- _Potongan Teks_:
+ + + +
Senin, 25 Mei 2015

Matematika Tidak Benar-Benar Dikucilkan, Bukan?


Opini mengenai ‘ketidakikut sertaan’ ilmu matematika dalam peraihan Nobel sejak 1901 hingga sekarang.

Tema: Implementasi Matematika di Abad 21

Oleh Teguh Gumilar

@surga-fisika


 Matematika adalah ilmu dasar. Matematika adalah revolusi, evolusi, dan solusi bagi kemajuan umat manusia. Matematika adalah ibu dari segala ilmu. Dengan matematika manusia bisa menciptakan piramida, candi Borobudur, menghitung distribusi penyebaran manusia, membantu dalam ilmu ekonomi, menghitung panjang garis pantai yang tak beraturan, membantu para arsitek dalam pembangunan Burj Khalifa sebagai gedung pencakar langit tertinggi di dunia, membantu perluasan teori kuantum mekanik, dan berbagai ilmu lainnya. Hampir semua ilmu menggunakan matematika. Para pemilik otak cerdas yang pernah hidup sebelum abad ke-21 meleburkan diri dalam matematika untuk membuat formula umum yang nantinya akan sangat berpengaruh dalam kemajuan peradaban umat manusia pada abad-abad selanjutnya. Teori bilangan, teori informasi, teori fungsi, kalkulus, persamaan diferensial, geometri analik, topologi, logika matematika, geometri eukledan, geometri non eukledan, dan cabang matematika lainnya adalah dasar bagi banyak ilmuwan dalam merumuskan alam semesta dan sosio-kehidupan. Tapi, mengapa matematika bukan kategori pada penghargaan ilmu pengetahuan tertinggi di dunia, hadiah nobel?

Ini suatu masalah pekat sejak nobel pertama diberikan tahun 1901. Ada dua versi populer mengapa matematika tetap vakum hadiah Nobel. Pertama versi Francis-Amerika bahwa Mittag-Leffler memiliki hubungan gelap dengan istri Alfred Nobel. Sedangkan versi Swedia menjelaskan bahwa Mittag-Leffler adalah seorang matematikawan terkemuka di Swedia ketika Alfred Nobel menuliskan keinginannya pada tahun 1895. Alfred Nobel menyangka bahwa jika Matematika merupakan kategori ilmu nobel maka Leffter akan memenangkan nobel pertama. Maka dari itu tidak ada nobel untuk matematika. Jika benar demikian, apakah alasan ini pantas dipertahankan?
+ + + +
- _Data Hasil Ekstraksi_:

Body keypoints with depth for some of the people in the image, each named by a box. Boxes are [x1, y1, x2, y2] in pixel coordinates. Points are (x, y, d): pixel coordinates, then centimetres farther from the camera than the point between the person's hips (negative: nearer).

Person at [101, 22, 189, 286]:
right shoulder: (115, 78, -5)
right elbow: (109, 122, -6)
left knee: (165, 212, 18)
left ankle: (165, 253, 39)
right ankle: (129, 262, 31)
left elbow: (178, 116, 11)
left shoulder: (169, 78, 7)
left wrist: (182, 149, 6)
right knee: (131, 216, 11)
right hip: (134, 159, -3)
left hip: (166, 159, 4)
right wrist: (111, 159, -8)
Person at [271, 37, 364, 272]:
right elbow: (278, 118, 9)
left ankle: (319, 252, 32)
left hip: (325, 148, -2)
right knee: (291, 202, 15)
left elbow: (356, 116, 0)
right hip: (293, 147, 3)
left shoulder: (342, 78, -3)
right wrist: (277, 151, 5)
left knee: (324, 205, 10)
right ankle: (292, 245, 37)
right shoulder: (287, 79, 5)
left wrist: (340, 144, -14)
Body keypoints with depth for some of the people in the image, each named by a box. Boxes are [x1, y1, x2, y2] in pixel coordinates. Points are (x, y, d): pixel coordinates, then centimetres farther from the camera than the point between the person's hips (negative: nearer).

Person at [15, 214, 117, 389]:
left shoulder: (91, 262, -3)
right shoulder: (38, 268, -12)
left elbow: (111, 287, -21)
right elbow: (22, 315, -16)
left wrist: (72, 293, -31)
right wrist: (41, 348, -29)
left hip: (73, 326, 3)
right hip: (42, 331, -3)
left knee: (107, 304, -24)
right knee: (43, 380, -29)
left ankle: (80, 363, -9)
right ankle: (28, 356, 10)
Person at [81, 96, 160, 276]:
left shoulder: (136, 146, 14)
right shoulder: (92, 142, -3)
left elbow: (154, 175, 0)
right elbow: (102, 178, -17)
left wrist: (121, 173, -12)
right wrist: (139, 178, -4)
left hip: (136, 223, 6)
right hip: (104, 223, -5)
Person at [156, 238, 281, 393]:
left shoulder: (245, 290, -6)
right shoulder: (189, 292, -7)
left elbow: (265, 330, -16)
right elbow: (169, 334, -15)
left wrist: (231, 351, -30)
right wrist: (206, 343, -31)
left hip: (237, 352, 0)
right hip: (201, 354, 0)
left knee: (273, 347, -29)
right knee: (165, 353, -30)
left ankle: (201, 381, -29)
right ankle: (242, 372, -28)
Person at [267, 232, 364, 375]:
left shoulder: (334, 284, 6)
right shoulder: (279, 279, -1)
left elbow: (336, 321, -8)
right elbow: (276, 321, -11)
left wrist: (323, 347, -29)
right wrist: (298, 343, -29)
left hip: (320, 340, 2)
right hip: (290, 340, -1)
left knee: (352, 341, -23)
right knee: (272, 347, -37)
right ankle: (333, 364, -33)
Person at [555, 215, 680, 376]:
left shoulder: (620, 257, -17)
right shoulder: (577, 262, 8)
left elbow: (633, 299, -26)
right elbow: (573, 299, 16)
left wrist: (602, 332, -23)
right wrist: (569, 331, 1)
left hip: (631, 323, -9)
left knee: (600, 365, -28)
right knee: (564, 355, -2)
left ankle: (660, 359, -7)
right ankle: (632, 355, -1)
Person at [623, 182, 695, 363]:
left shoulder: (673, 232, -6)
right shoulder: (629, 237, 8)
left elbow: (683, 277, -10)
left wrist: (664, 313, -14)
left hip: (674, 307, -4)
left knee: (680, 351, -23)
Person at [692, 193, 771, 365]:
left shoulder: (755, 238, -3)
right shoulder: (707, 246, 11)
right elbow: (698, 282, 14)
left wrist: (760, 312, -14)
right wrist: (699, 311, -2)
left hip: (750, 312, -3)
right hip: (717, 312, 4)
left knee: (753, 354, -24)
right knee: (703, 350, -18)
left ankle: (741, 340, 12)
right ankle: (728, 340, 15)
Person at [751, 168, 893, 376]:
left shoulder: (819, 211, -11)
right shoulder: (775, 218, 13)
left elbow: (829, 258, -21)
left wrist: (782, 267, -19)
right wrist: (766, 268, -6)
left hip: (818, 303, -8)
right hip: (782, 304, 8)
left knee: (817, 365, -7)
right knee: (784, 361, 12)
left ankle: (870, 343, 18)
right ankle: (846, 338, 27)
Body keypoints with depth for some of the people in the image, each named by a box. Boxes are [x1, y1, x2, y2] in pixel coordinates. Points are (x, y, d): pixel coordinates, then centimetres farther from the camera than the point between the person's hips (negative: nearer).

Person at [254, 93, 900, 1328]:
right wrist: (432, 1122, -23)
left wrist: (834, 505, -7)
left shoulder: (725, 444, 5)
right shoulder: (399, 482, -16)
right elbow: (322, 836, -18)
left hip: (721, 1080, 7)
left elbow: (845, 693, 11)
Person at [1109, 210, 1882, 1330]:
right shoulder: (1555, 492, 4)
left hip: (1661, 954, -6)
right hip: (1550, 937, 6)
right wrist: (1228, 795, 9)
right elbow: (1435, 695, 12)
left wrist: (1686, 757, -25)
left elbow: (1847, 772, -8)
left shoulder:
+ + + +
- _Soal Latihan_:
a) Bisakah Anda menuliskan kembali bagian potongan teks di antara "Ini suatu masalah" dan "ini pantas dipertahankan?", termasuk kedua ujungnya, tanpa mengubah satu kata pun?
b) Bisakah Anda menyalin ulang baris-baris catatan di antara baris yang memuat "right elbow: (169, 334, -15)" dan baris yang memuat "left knee: (600, 365, -28)", kedua baris itu ikut disertakan, tanpa perubahan apa pun?

- _Jawaban Bernomor_:
a)
Ini suatu masalah pekat sejak nobel pertama diberikan tahun 1901. Ada dua versi populer mengapa matematika tetap vakum hadiah Nobel. Pertama versi Francis-Amerika bahwa Mittag-Leffler memiliki hubungan gelap dengan istri Alfred Nobel. Sedangkan versi Swedia menjelaskan bahwa Mittag-Leffler adalah seorang matematikawan terkemuka di Swedia ketika Alfred Nobel menuliskan keinginannya pada tahun 1895. Alfred Nobel menyangka bahwa jika Matematika merupakan kategori ilmu nobel maka Leffter akan memenangkan nobel pertama. Maka dari itu tidak ada nobel untuk matematika. Jika benar demikian, apakah alasan ini pantas dipertahankan?

b)
right elbow: (169, 334, -15)
left wrist: (231, 351, -30)
right wrist: (206, 343, -31)
left hip: (237, 352, 0)
right hip: (201, 354, 0)
left knee: (273, 347, -29)
right knee: (165, 353, -30)
left ankle: (201, 381, -29)
right ankle: (242, 372, -28)
Person at [267, 232, 364, 375]:
left shoulder: (334, 284, 6)
right shoulder: (279, 279, -1)
left elbow: (336, 321, -8)
right elbow: (276, 321, -11)
left wrist: (323, 347, -29)
right wrist: (298, 343, -29)
left hip: (320, 340, 2)
right hip: (290, 340, -1)
left knee: (352, 341, -23)
right knee: (272, 347, -37)
right ankle: (333, 364, -33)
Person at [555, 215, 680, 376]:
left shoulder: (620, 257, -17)
right shoulder: (577, 262, 8)
left elbow: (633, 299, -26)
right elbow: (573, 299, 16)
left wrist: (602, 332, -23)
right wrist: (569, 331, 1)
left hip: (631, 323, -9)
left knee: (600, 365, -28)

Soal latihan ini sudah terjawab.